**Exercise requirements:** Repeat word for word the passage of the Ujung Kulon travel account below, starting with "At dawn, we" and going on through "deer and monkeys.".

**Text section:**
At dawn, we set off on a 38 foot wooden boat around the northern tip of Ujung Kulon to Peucang island, the site of another guard post. Here we were greeted by crab eating macaques (primates) which lined the beach and watched our every move. As we snorkled off the white sand beach amongst the coral reef, we realized ours were the only human footprints for miles (our macaque audience continued to sit on the beach.) The monkeys later raided our camp, stealing supplies and interrupting our dinner by leaping onto our plates and scattering the rice to a more acceptable dining location for them, the ground. As we watched the sunset over the rainforest, the rusa deer came out to the clearing to feed and soon we were amongst a hundred deer and monkeys.
The next morning we trekked through the lowland rainforest along the western tip of Ujung Kulon to Ciramea. This is the location of a future guard post overlooking a beach where the endangered green turtle lay eggs. Ciramea faces south west into the Indian Ocean and on clear days one can see Sumatra. Back on the boat once more, we headed back to Handeleum island to stay at the guard post overnight.

**Records:**

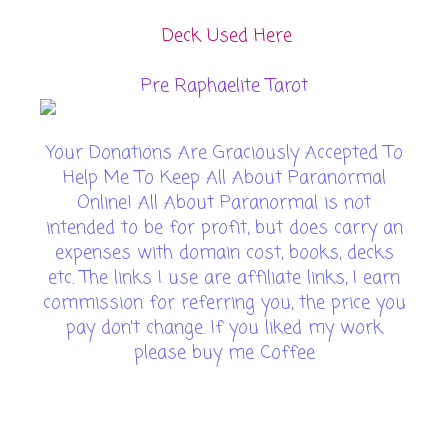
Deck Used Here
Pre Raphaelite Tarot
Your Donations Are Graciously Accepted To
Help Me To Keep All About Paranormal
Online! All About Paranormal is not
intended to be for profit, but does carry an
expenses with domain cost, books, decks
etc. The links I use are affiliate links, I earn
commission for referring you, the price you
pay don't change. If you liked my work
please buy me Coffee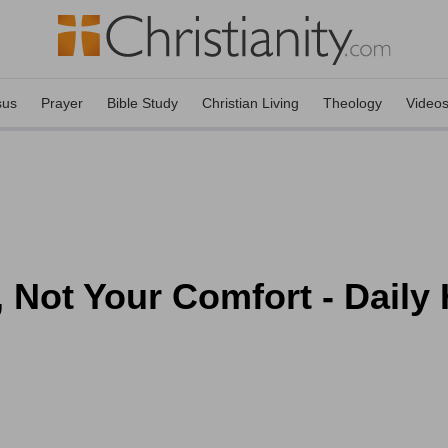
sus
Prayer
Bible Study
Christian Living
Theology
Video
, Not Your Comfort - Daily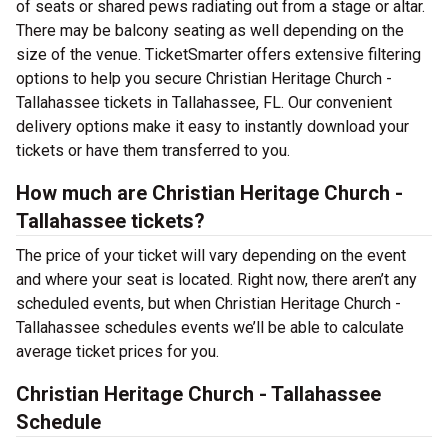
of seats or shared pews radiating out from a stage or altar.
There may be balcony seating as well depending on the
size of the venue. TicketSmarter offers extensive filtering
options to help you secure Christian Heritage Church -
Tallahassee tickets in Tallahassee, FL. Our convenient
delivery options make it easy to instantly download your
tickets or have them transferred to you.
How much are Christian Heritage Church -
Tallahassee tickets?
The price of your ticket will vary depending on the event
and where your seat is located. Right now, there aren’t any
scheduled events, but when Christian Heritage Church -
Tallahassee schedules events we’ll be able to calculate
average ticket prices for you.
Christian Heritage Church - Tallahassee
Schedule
...
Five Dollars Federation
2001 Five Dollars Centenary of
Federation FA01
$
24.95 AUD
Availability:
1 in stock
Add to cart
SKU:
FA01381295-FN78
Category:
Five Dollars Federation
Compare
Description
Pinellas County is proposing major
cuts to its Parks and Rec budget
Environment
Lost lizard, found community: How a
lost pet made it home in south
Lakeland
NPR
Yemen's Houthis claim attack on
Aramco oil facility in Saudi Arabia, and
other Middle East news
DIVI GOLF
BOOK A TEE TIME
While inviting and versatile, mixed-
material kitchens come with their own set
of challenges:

**Exercise result:**
At dawn, we set off on a 38 foot wooden boat around the northern tip of Ujung Kulon to Peucang island, the site of another guard post. Here we were greeted by crab eating macaques (primates) which lined the beach and watched our every move. As we snorkled off the white sand beach amongst the coral reef, we realized ours were the only human footprints for miles (our macaque audience continued to sit on the beach.) The monkeys later raided our camp, stealing supplies and interrupting our dinner by leaping onto our plates and scattering the rice to a more acceptable dining location for them, the ground. As we watched the sunset over the rainforest, the rusa deer came out to the clearing to feed and soon we were amongst a hundred deer and monkeys.